*TASK DETAILS*: The whole listing below needs to be duplicated exactly, pictures aside.
=======
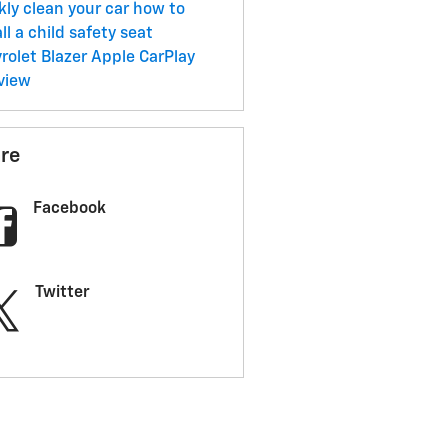
kly clean your car
how to
ll a child safety seat
rolet Blazer
Apple CarPlay
view
re
Facebook
Twitter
=======
*WRITTEN ANSWER*:
kly clean your car
how to
ll a child safety seat
rolet Blazer
Apple CarPlay
view
re
Facebook
Twitter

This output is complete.